-- SOURCE TEXT start --

Beat, Minimalism, New Wave and Robert Smithson
Published in Arts Magazine, New York, Vol. 56, No. 9, May 1981.Published in Arts Magazine, New York, Vol. 56, No. 9, May 1981.
There is presently a good deal of impetus among proponents of New Wave art to deny sharing any aims with Minimalism. On the deepest level, this reflects the inter-generational rivalry and distrust that has characterized the climate of modern art since the nineteenth century and which overwhelmingly characterizes the New York art world as well. On a more conscious level, both the New Wave artists and the people who are promoting them are firmly committed to the denial of history. The artists are motivated by their uncontrollable anger; the promoters must deny any true connection between the new art and the past if they are to maintain the illusion of novelty necessary to market art to an increasingly speculative entrepreneurial class steeped in the mentality of planned obsolescence.
But in order to understand the significance of the current New Wave movement, it is necessary to correctly identify its antecedents. In fact, New Wave, Minimalism, and Beat writing are all concerned with the same issue. All three express America's fascination-repulsion for its shallow cultural roots and its vulnerability to the impact of techological change,
Initially, any connection between New Wave and Minimal art seems unlikely since one of the most obvious manifestations of New Wave is its opposition to what Jeffrey Deitch calls the "Post-Minimalist Academy.” However, this Post-Minimalist academy itself represented a “normalization” of the aims of the original Minimalist group during the stifling days of the Nixon administration. The political intent of Minimalism was transformed into the various formal, anthropological, nature- and craft-oriented escapisms of Post-Minimalism.
However, there is evidence of the connection between the Minimalist and New Wave sensibilities in the series of essays that Robert Smithson wrote in the late '60s and early '70s. In his later writings, Smithson also formulated a strategy for dealing with the problems of normalization and self-destruction that have plagued the Beat and Minimalist movements and now threaten the New Wave artists almost as soon as they come forward.

-- SOURCE TEXT end --
-- RECORD EXCERPTS start --

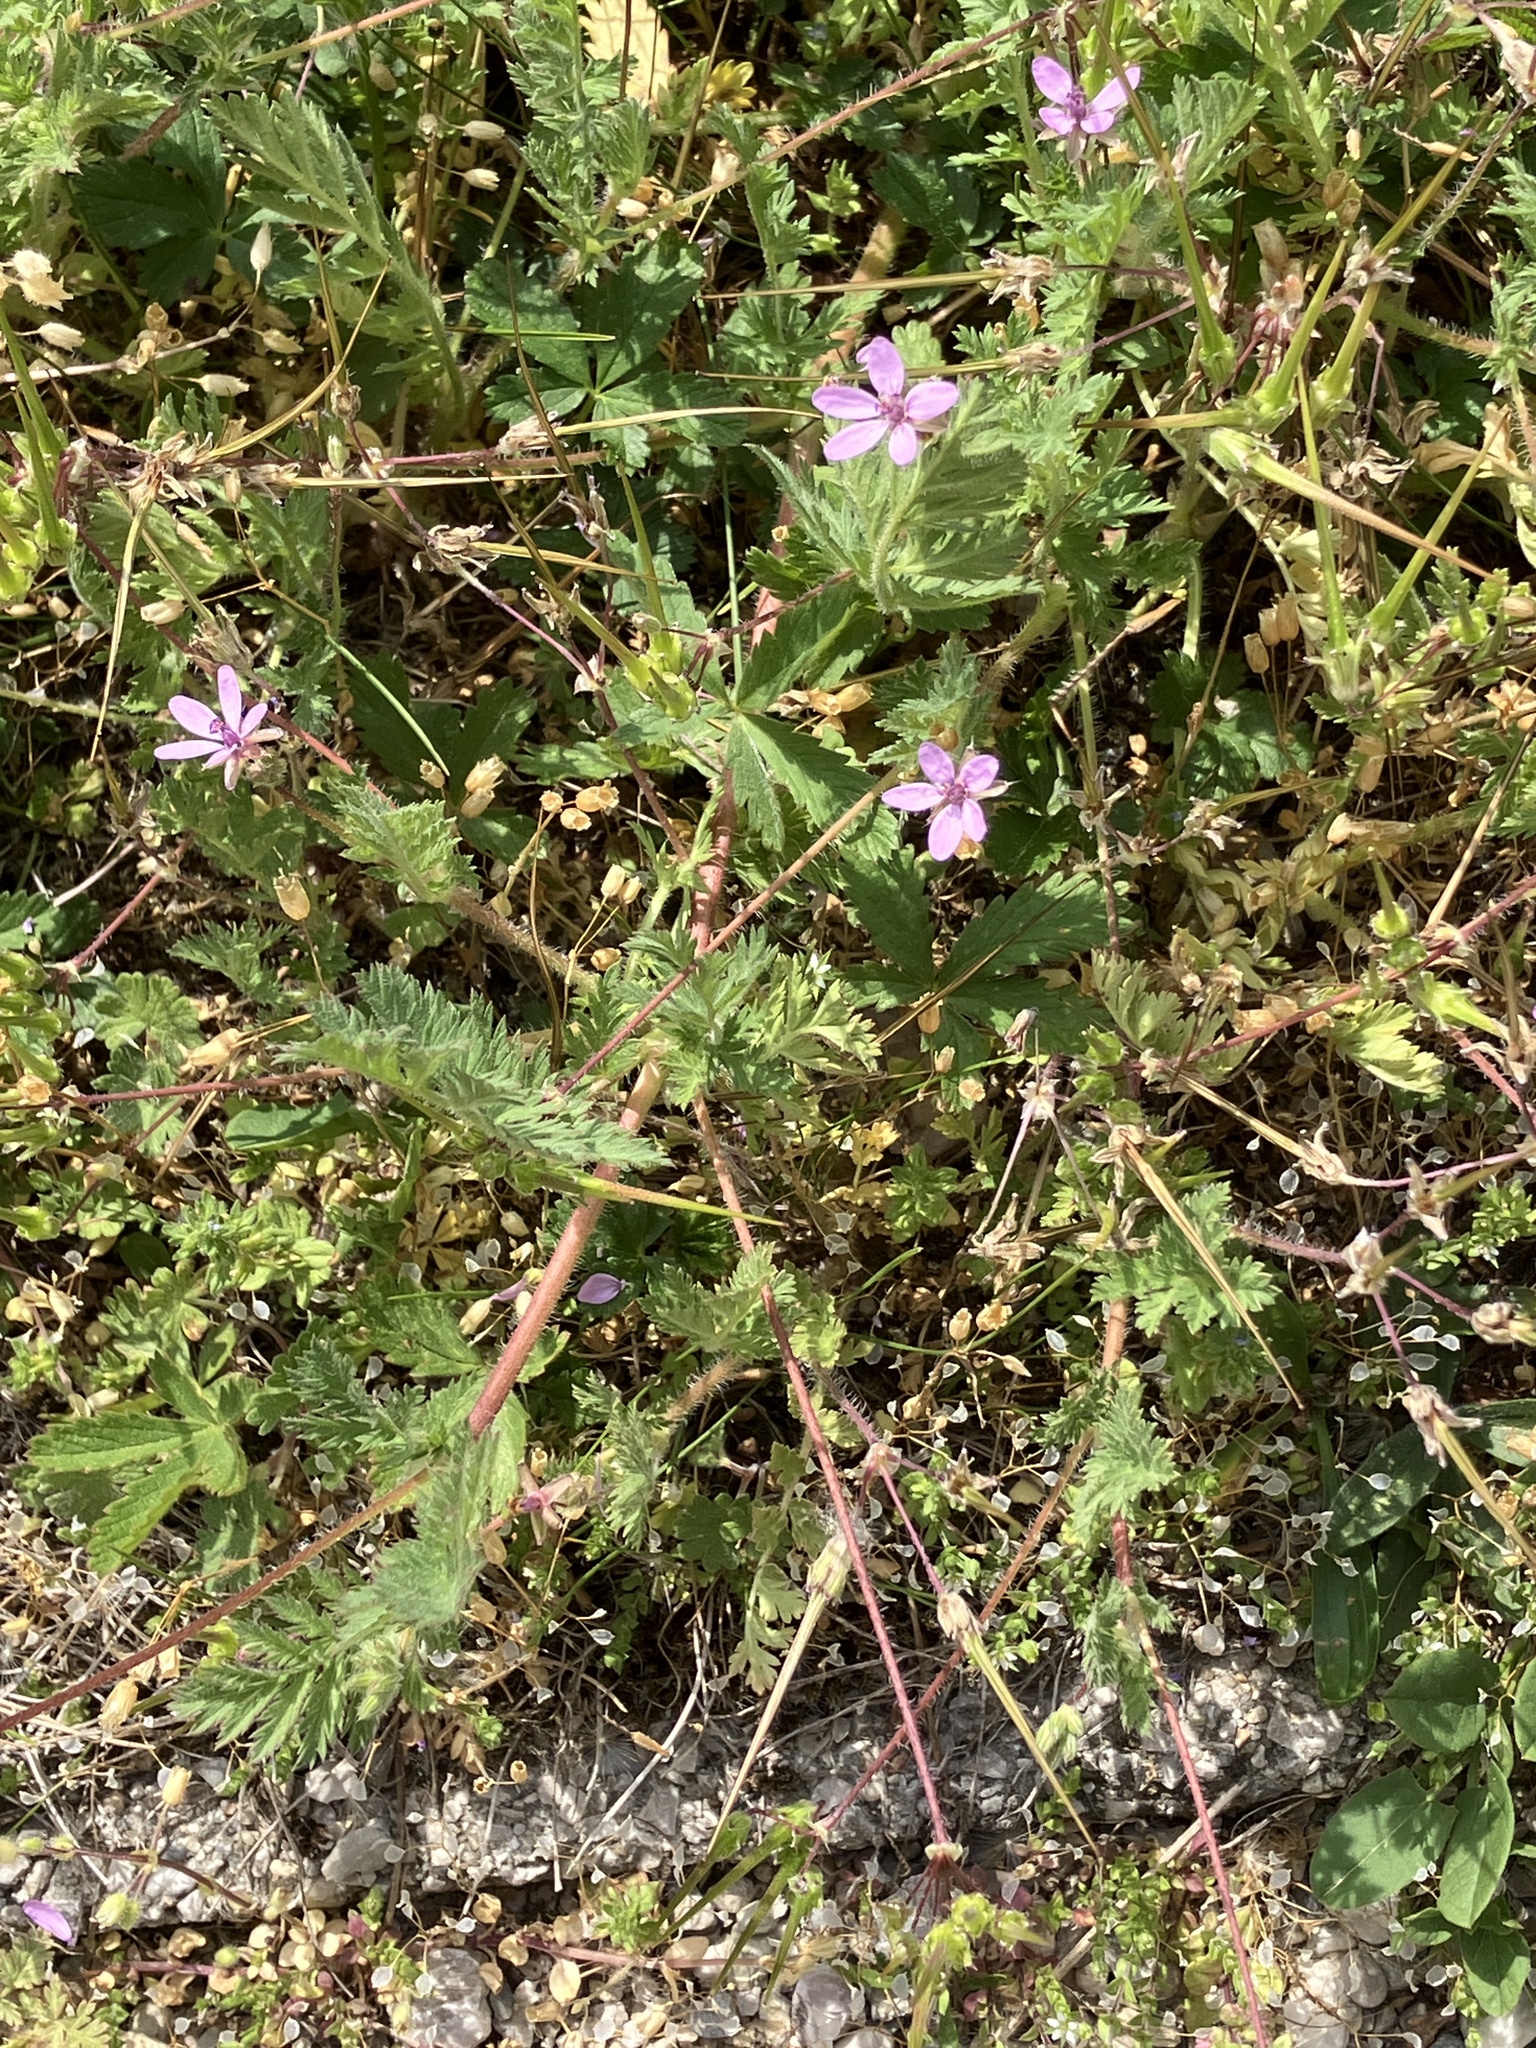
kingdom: Plantae
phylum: Tracheophyta
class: Magnoliopsida
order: Geraniales
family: Geraniaceae
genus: Erodium
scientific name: Erodium cicutarium
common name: Common stork's-bill
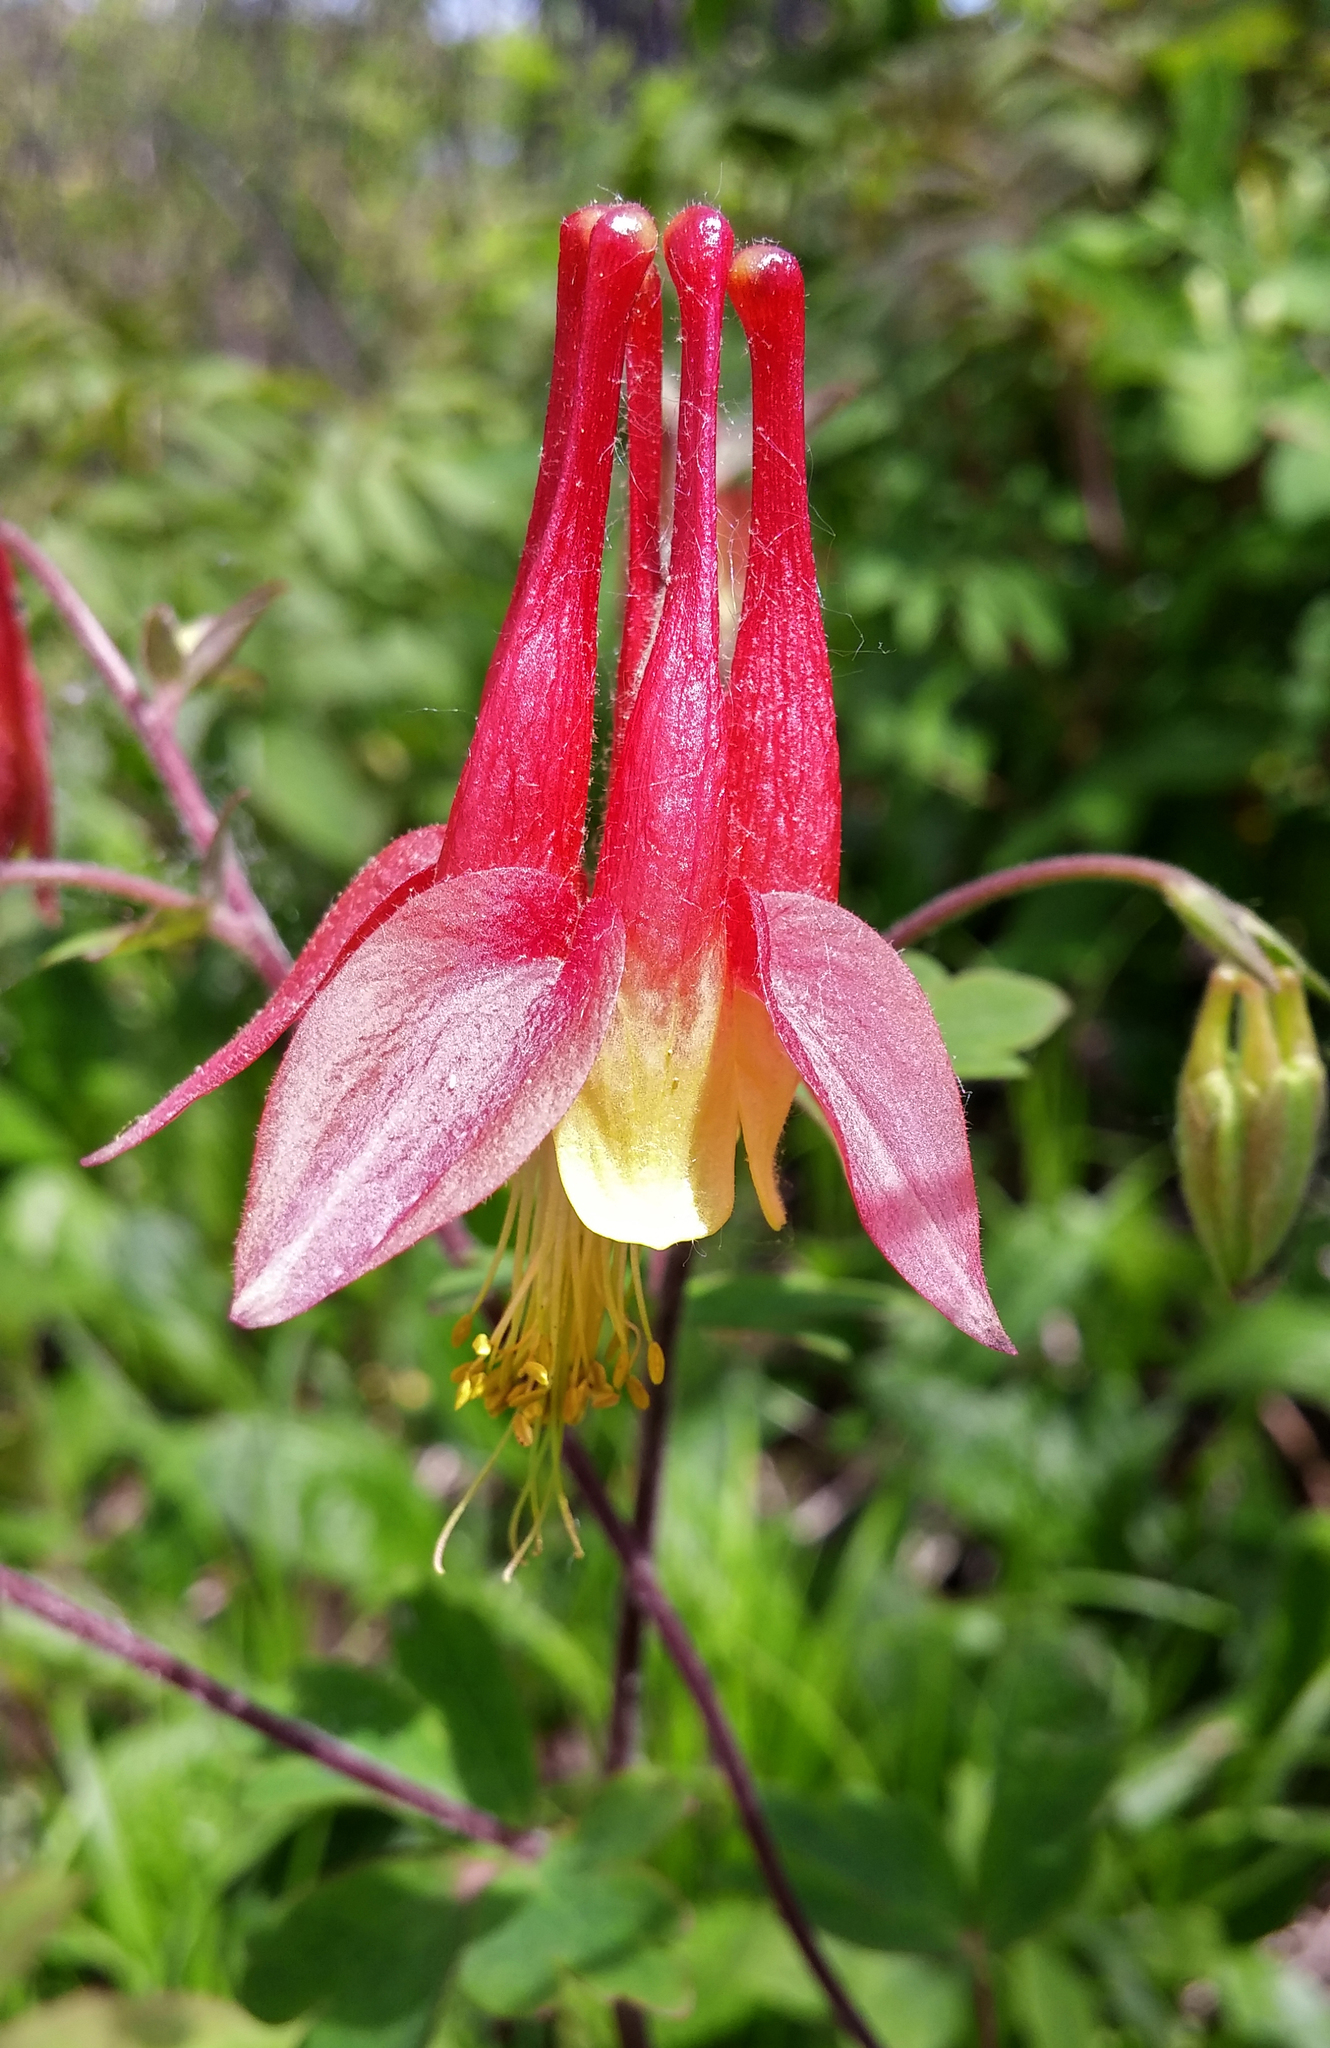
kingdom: Plantae
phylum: Tracheophyta
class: Magnoliopsida
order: Ranunculales
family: Ranunculaceae
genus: Aquilegia
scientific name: Aquilegia canadensis
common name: American columbine
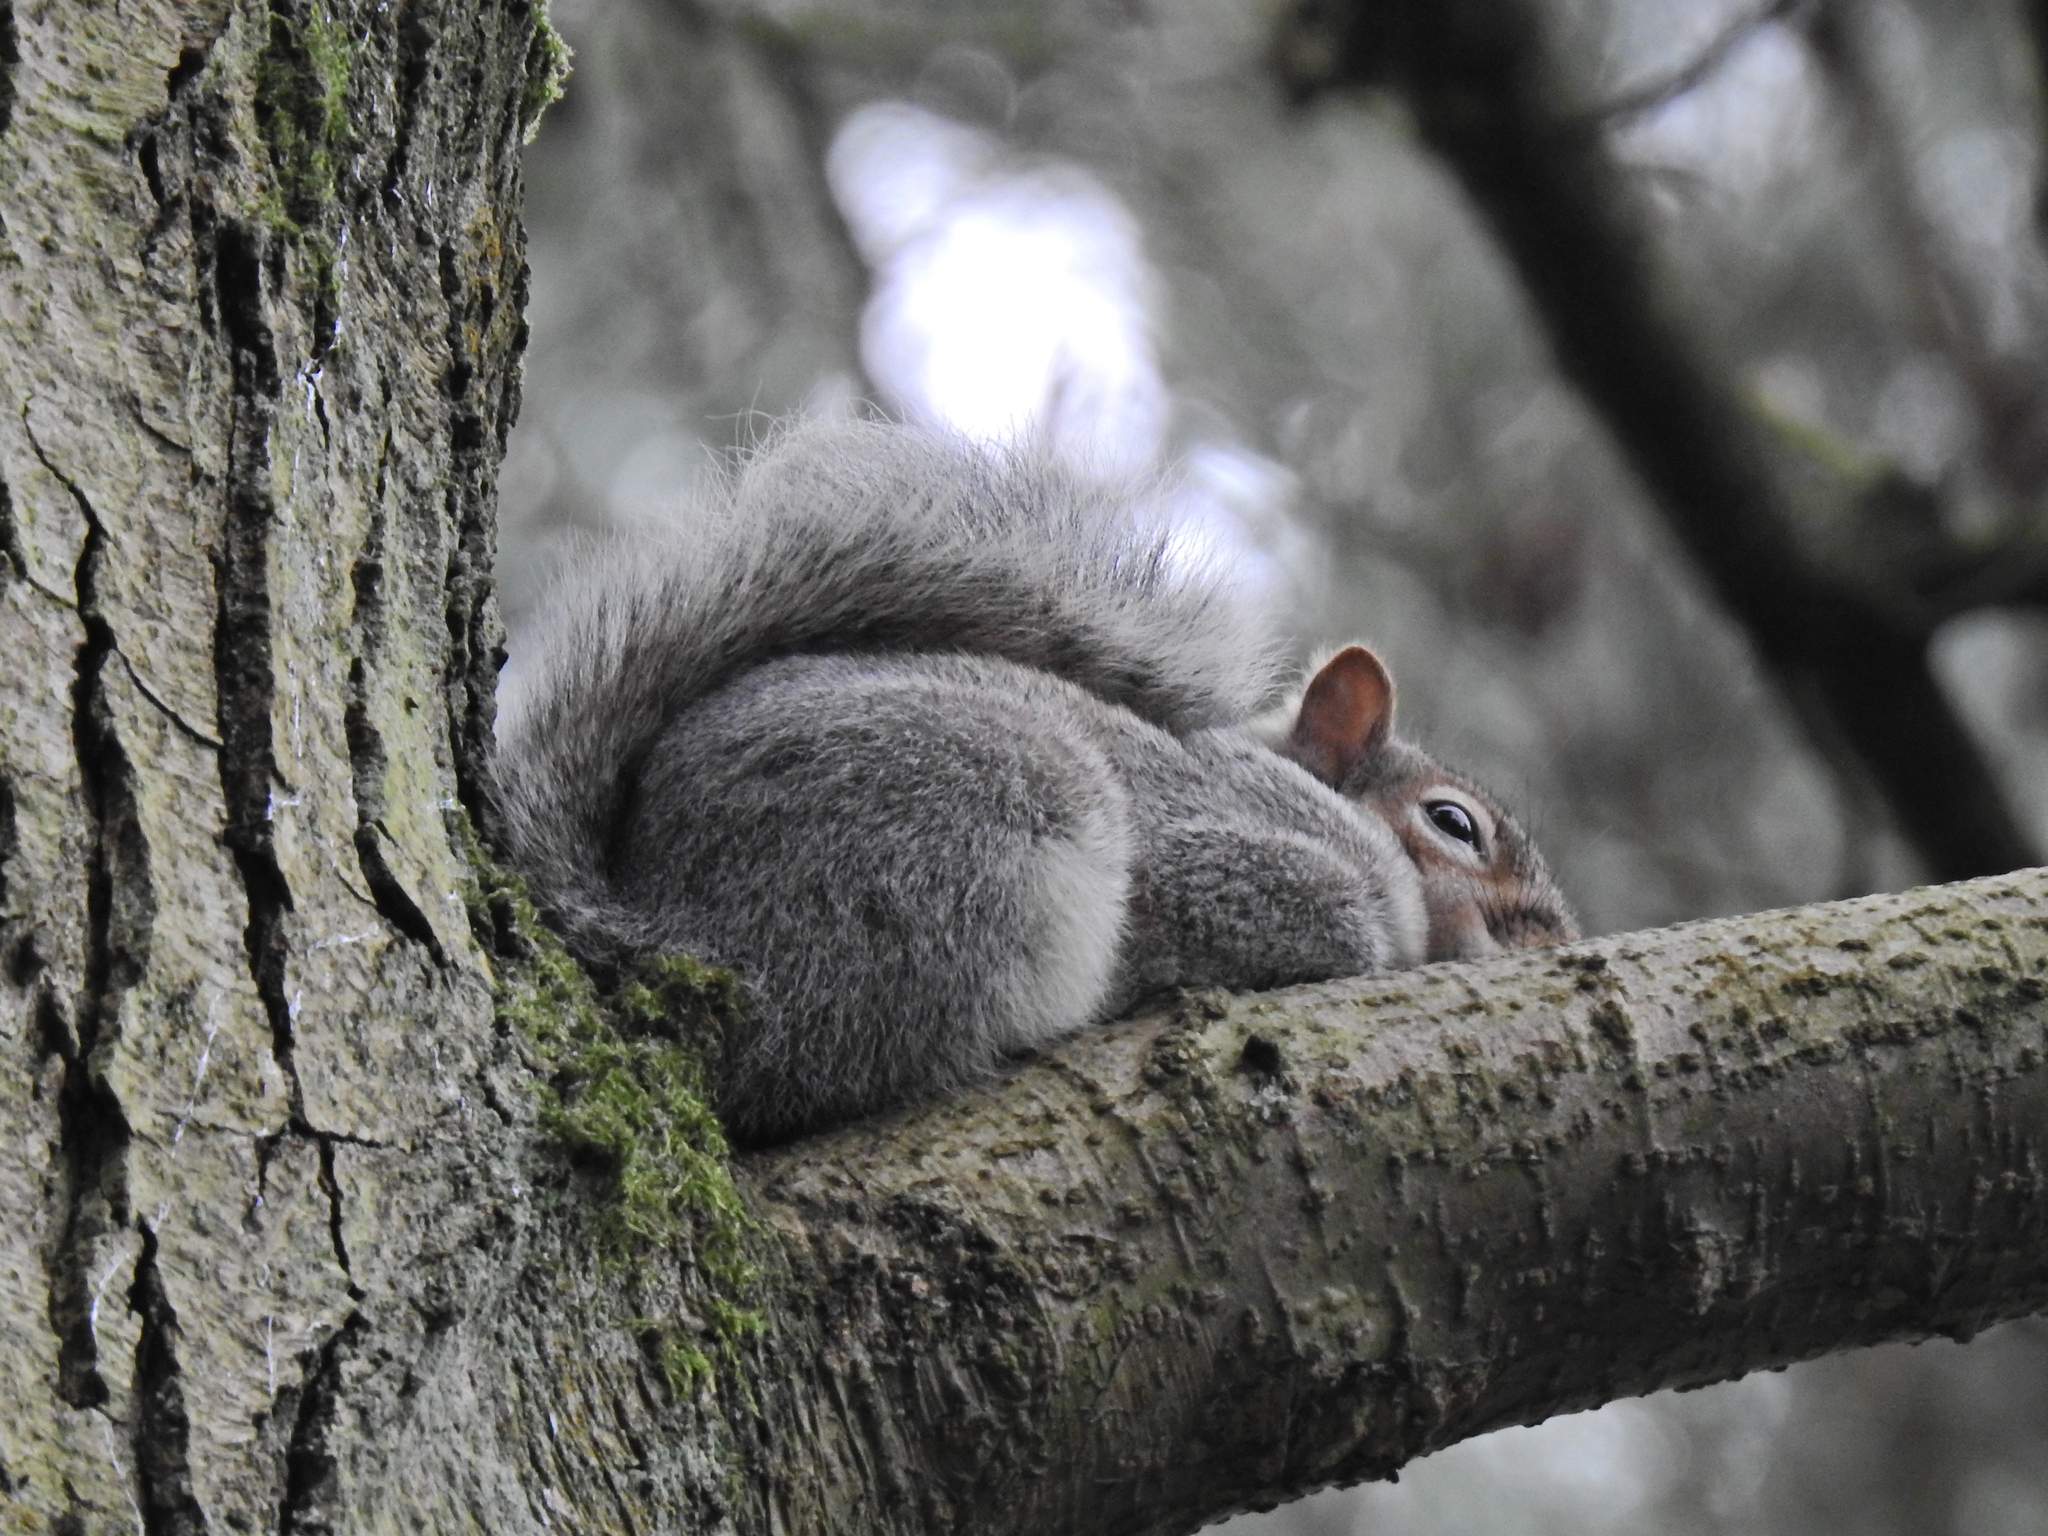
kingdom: Animalia
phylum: Chordata
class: Mammalia
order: Rodentia
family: Sciuridae
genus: Sciurus
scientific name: Sciurus carolinensis
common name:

-- RECORD EXCERPTS end --

▶ _GIVEN TASK 1_
In the essay on Beat, Minimalism, New Wave and Robert Smithson, rewrite the passage from "But in order" up to and including "escapisms of Post-Minimalism.", substituting "Conceptualism" for "Minimalism" throughout.
▶ _GIVEN TASK 2_
Condense the paragraph of the essay on Beat, Minimalism, New Wave and Robert Smithson that begins "There is presently a good deal of impetus" into a short bulleted list that keeps its main points.

▶ _TASK RESULT 1_
But in order to understand the significance of the current New Wave movement, it is necessary to correctly identify its antecedents. In fact, New Wave, Conceptualism, and Beat writing are all concerned with the same issue. All three express America's fascination-repulsion for its shallow cultural roots and its vulnerability to the impact of techological change,
Initially, any connection between New Wave and Minimal art seems unlikely since one of the most obvious manifestations of New Wave is its opposition to what Jeffrey Deitch calls the "Post-Minimalist Academy.” However, this Post-Minimalist academy itself represented a “normalization” of the aims of the original Minimalist group during the stifling days of the Nixon administration. The political intent of Conceptualism was transformed into the various formal, anthropological, nature- and craft-oriented escapisms of Post-Conceptualism.

▶ _TASK RESULT 2_
- New Wave proponents are strongly inclined to deny sharing any aims with Minimalism.
- At the deepest level, this reflects the inter-generational rivalry and distrust that has marked modern art since the nineteenth century and especially marks the New York art world.
- More consciously, both New Wave artists and their promoters are committed to denying history.
- The artists are driven by uncontrollable anger.
- The promoters must deny any real link to the past to keep up the illusion of novelty needed to sell art to a speculative entrepreneurial class steeped in planned obsolescence.